Dreiundzwanzig

Am Morgen nach Michael Wildners Beerdigung erwacht Krochowski aus unruhigem Schlaf. Er hat von seinem Nachbarn geträumt, der im Nachthemd in einem von Krochowskis alten Autos gesessen und geschimpft hat, dass sein Hintern kalt wird. Krochowski setzt sich auf und reibt sich mit beiden Händen über das Gesicht. Dann schiebt er seine Füße in die Pantoffeln und macht sich auf den Weg in die Küche, Kaffee kochen. Heute ist Samstag, er hat frei und kann es langsam angehen lassen.

Die Kaffeemaschine brodelt, als Wildners Kater vor Krochowskis Tür maunzt. „Was schreist Du herum, komm rein, Kater“, sagt Krochowski und öffnet die Tür zum Garten. Wo er draußen ist, kann er gleich das Wochenblatt aus dem Briefkasten holen. Als er durch den Garten schlurft, fällt ihm im Augenwinkel eine Bewegung bei seinen alten Autos auf und er fährt zusammen: In einem der Wagen sitzt ein dicker Mann und schaut ihn an. Für einen Augenblick glaubt Krochowski, dass Michael Wildner aus seinem Grabe auferstanden ist, aber dann fängt er sich und erkennt, dass ein Fremder sich in sein Auto gesetzt hat. „Guten Tag“, sagt der Fremde und lächelt. Munter springt er aus dem Auto und läuft mit ausgestreckter Hand auf Krochowski zu. „Mein Name ist Muller. Wie Müller ohne Pünktchen.“ Er lacht und zeigt zurück auf den dunkelgrünen Rover. „Schönes Maschinchen. Steht sich kaputt, was?“ Für Krochowski sind das zu viele Worte vor dem ersten Kaffee, er möchte jetzt in sein Wochenblatt schauen und in Ruhe die Sonderangebote studieren. „Was wollen Sie?“, fragt er deswegen kurz angebunden und geht weiter in Richtung Briefkasten. Herr Muller trabt munter neben ihm her und ruft: „Ich will Ihnen Ihre Wagen abkaufen! Alle! Ich mache Ihnen ein Angebot, das sie nicht ausschlagen können!“ Dabei reibt Herr Muller sich die Hände, dann fuchtelt er vor Krochowskis Gesicht herum. „Was sagen Sie?“

„Gar nichts“, murrt Krochowski. „Raus aus meinen Garten.“ Dann zieht er das Wochenblatt aus dem Briefkasten, dreht sich um und geht zurück Richtung Küchentür. Herr Muller hüpft neben Krochowski her. „Aber mein Herr! Ich zahle gut! Ich bin Sammler!“ Er wedelt mit seiner Hand in der Luft herum und schaut sehr dramatisch drein. Doch Krochowski ist nicht in Verkaufslaune. Er sagt nur: „Nein, gehen Sie.“, und wirft Herrn Muller die Tür vor der Nase zu.
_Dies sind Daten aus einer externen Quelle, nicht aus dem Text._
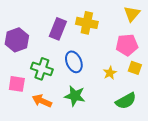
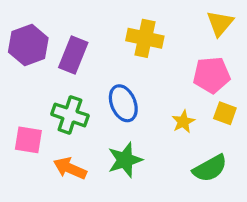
purple rectangle: (58, 29) -> (73, 55), moved
purple hexagon: (17, 40) -> (28, 45), moved
green star: (75, 96) -> (125, 160), turned -30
Der Kater hat es gerade noch hinein in die Küche geschafft und schaut etwas empört über die rüden Sitten, die Krochowski an den Tag legt. Der gießt sich einen Kaffee ein, setzt sich mit dem Rücken zum Küchenfenster an seinen Tisch und klappt das Wochenblatt auf. Bei Lidl gibt es diese Woche Fisch. Krochowski schlürft und nickt.